Using foam board to act as a faux frame.
My application proposal for the vertical gallery has been successful but the panel had queried wether the work warranted the constriction of the cube and felt a little worried about the heat that could of been trapped in the box. There fore I have taken some time to reconsider how I am displaying my work. The vital factor of this work was to mimic painting. There were underlying factors of course but I felt that my presentation should try to replicate the painting as best it could. After discussions with the gallery team I realised that it would be perfectly possible to build frames around televisions. The wood would also block out the black bars of the image and present a frame around my my digital image. Although there would be complexities with building the frames this felt a lot less complicated that my previous proposal. The way that the image would sit on the wall, illuminated and full of colour, would hopefully start to match the presence of painting.
There were various TV sizes available to me in the AV store and I decided to take advantage of this the best I could. In an effort to emphasise painting and they way it is hung on the wall, I decided to arrange my images using a salon hang. This will have to be created with 4 screens and will make it a little challenging to give it that free feel of a salon, there will be no centre image and there fore it will be hard to base the images around this but by placing images out of conjunction with on another it should come together. I had hoped that this would break up the rigidness of using the screens which can feel very hard edged and quite cold. Hopefully with the frames around as well the images created could really come to life.
These frames will be boxed so that none of the TV is visible, instead we will see the image as if it is glowing from a light box. On closer inspection this will reveal the pixels that make up the image. Filling large wall on large TV’s will hopefully create this really impactful image. The strong colour and content of the collages already creates a powerful image, but displaying it at this scale I hope will really challenge the audiences expectations.

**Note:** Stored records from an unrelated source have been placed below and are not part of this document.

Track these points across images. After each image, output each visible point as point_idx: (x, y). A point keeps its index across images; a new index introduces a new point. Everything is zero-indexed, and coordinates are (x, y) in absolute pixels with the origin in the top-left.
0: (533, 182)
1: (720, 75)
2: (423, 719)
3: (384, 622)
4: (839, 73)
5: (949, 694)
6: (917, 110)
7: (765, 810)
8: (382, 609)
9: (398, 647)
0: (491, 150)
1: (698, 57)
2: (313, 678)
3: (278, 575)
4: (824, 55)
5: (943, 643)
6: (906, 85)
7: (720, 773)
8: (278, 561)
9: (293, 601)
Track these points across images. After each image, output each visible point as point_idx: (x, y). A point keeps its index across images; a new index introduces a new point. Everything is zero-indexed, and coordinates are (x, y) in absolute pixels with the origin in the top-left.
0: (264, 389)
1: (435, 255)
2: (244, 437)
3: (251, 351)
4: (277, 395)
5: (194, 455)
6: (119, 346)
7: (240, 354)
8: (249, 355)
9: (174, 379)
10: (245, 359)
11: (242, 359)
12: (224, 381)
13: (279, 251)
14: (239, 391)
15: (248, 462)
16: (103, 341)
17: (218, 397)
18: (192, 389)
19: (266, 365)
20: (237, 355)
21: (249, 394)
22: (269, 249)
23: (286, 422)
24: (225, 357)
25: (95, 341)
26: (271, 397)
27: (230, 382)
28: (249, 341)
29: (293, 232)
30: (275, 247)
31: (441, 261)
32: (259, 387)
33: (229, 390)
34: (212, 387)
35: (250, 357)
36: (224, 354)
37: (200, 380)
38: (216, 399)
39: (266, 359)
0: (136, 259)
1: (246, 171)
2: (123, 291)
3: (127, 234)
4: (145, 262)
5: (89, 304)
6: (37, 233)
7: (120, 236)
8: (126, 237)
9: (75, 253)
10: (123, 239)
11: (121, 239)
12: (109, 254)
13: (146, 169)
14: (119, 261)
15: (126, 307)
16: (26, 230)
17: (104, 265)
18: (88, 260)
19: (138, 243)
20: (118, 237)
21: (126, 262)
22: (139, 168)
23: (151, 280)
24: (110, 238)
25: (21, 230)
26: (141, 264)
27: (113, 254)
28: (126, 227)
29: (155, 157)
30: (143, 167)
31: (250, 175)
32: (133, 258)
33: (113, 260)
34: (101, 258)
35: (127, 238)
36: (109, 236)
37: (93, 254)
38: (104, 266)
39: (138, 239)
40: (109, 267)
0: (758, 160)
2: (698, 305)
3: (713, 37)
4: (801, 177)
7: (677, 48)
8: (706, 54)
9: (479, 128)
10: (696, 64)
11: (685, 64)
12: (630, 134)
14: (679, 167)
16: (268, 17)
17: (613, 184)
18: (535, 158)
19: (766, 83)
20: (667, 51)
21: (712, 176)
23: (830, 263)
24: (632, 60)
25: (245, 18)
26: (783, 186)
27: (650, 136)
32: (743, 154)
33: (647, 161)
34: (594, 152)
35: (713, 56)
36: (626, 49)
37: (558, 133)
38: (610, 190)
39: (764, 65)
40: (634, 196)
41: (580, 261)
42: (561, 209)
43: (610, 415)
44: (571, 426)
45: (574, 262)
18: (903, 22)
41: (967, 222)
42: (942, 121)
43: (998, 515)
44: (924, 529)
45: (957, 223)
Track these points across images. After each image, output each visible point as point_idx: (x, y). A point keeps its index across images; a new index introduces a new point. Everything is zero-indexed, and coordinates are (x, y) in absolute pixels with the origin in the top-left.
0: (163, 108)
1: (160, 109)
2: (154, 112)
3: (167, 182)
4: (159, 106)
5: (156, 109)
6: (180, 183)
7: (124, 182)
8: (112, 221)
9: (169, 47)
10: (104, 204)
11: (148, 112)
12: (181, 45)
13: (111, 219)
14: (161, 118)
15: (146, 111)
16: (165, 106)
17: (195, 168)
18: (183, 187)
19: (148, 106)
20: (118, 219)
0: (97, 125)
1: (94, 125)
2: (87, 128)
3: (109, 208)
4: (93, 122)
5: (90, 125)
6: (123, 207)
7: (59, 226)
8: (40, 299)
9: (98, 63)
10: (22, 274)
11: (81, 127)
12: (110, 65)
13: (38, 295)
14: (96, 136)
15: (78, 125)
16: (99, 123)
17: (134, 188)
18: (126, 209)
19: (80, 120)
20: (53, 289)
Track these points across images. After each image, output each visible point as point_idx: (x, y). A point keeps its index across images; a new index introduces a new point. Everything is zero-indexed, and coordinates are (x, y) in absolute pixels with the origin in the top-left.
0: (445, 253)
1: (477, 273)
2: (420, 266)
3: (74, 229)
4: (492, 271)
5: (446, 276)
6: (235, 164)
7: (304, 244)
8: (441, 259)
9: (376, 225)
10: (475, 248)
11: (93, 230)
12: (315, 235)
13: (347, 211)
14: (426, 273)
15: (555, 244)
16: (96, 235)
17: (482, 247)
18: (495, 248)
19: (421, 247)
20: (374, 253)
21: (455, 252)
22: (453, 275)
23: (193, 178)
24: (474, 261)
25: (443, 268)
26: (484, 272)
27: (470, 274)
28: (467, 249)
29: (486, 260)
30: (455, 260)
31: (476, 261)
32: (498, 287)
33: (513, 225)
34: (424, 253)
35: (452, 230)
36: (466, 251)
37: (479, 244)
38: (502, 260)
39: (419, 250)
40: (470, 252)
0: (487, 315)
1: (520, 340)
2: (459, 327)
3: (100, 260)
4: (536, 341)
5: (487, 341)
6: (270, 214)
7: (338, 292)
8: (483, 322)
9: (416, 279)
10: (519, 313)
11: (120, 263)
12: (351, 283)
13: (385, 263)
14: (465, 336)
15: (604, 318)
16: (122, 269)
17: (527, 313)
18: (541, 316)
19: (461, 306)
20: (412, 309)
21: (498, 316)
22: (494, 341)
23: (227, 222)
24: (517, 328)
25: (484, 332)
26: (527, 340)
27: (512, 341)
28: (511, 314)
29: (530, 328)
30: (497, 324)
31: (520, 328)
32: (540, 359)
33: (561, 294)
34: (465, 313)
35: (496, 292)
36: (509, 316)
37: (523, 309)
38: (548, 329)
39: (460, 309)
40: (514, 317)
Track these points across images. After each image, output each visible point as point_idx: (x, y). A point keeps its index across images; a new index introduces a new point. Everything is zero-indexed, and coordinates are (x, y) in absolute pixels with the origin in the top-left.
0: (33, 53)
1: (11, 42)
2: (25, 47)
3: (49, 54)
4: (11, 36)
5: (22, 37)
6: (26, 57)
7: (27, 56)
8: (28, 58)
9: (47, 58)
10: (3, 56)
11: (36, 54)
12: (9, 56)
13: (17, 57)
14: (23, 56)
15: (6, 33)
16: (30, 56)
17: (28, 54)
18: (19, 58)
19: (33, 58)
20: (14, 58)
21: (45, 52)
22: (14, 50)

One element that I will have to abandon with this approach will be recreating the sizes of these paintings. I feel that matching the painting sizes with on the TVs becomes very complex. This would mean cropping large sections of certain screens and result in much poorer image qualities. With the projectors it was much easier to cut the frames to the correct size then add the projection image after but with the Tv this would not be possible. Despite this it gives me the chance to really push the size and scale of these images to fit the space.